_Problem to work on:_ Once the line containing "right knee: (285, 721)" is found in the records below, return it and each following line exactly, up to and including the line containing "left ankle: (528, 529)", and nothing else.

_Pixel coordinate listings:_
============================================================

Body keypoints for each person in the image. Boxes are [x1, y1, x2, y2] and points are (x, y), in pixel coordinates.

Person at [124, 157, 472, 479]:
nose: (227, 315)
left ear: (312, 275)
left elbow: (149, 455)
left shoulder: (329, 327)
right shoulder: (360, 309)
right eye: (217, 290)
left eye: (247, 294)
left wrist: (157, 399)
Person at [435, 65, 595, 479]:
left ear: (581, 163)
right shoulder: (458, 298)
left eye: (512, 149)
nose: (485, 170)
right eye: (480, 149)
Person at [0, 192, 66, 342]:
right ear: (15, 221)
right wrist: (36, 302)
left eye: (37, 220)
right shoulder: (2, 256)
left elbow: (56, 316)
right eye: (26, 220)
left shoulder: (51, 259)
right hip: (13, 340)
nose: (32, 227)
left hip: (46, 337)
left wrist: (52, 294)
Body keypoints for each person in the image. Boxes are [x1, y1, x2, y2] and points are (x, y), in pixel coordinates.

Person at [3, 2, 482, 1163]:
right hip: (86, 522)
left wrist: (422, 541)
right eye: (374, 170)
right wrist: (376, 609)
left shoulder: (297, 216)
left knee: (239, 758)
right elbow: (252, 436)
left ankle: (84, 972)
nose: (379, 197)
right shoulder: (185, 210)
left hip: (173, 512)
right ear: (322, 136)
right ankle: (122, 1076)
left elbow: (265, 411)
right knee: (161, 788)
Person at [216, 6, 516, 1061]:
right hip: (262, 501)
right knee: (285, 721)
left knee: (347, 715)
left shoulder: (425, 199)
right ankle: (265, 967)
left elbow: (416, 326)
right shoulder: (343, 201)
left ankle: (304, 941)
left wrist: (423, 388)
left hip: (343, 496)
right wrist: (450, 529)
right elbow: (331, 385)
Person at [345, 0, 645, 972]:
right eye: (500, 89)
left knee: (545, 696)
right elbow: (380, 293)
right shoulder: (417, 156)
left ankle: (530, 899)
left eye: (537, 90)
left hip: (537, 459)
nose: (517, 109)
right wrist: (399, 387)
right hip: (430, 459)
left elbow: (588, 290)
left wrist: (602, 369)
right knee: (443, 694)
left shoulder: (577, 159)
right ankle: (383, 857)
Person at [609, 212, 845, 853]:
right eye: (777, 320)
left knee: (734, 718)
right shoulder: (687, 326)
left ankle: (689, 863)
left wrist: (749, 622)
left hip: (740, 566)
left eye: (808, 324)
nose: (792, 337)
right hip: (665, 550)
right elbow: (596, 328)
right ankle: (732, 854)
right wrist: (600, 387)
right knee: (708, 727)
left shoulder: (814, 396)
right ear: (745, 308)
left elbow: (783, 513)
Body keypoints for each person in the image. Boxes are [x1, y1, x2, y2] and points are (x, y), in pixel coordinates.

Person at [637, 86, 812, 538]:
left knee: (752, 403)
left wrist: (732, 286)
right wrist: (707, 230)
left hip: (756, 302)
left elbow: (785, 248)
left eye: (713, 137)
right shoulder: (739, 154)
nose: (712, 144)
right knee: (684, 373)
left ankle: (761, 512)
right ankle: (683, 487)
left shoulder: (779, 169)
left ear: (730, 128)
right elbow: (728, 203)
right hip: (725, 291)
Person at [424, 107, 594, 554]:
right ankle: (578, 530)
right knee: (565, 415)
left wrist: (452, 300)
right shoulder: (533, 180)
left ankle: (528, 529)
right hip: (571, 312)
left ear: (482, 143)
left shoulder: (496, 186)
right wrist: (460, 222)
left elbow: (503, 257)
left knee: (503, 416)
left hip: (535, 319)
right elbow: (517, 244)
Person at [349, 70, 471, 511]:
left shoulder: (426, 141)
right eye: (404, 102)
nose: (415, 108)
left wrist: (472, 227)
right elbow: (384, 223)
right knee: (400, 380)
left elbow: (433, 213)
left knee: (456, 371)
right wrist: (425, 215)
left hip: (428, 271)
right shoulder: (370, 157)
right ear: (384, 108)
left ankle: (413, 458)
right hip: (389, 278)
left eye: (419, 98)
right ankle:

============================================================

_Response for this exercise:_
right knee: (285, 721)
left knee: (347, 715)
left shoulder: (425, 199)
right ankle: (265, 967)
left elbow: (416, 326)
right shoulder: (343, 201)
left ankle: (304, 941)
left wrist: (423, 388)
left hip: (343, 496)
right wrist: (450, 529)
right elbow: (331, 385)
Person at [345, 0, 645, 972]:
right eye: (500, 89)
left knee: (545, 696)
right elbow: (380, 293)
right shoulder: (417, 156)
left ankle: (530, 899)
left eye: (537, 90)
left hip: (537, 459)
nose: (517, 109)
right wrist: (399, 387)
right hip: (430, 459)
left elbow: (588, 290)
left wrist: (602, 369)
right knee: (443, 694)
left shoulder: (577, 159)
right ankle: (383, 857)
Person at [609, 212, 845, 853]:
right eye: (777, 320)
left knee: (734, 718)
right shoulder: (687, 326)
left ankle: (689, 863)
left wrist: (749, 622)
left hip: (740, 566)
left eye: (808, 324)
nose: (792, 337)
right hip: (665, 550)
right elbow: (596, 328)
right ankle: (732, 854)
right wrist: (600, 387)
right knee: (708, 727)
left shoulder: (814, 396)
right ear: (745, 308)
left elbow: (783, 513)
Body keypoints for each person in the image. Boxes are [x1, y1, x2, y2] and points are (x, y), in pixel coordinates.

Person at [637, 86, 812, 538]:
left knee: (752, 403)
left wrist: (732, 286)
right wrist: (707, 230)
left hip: (756, 302)
left elbow: (785, 248)
left eye: (713, 137)
right shoulder: (739, 154)
nose: (712, 144)
right knee: (684, 373)
left ankle: (761, 512)
right ankle: (683, 487)
left shoulder: (779, 169)
left ear: (730, 128)
right elbow: (728, 203)
right hip: (725, 291)
Person at [424, 107, 594, 554]:
right ankle: (578, 530)
right knee: (565, 415)
left wrist: (452, 300)
right shoulder: (533, 180)
left ankle: (528, 529)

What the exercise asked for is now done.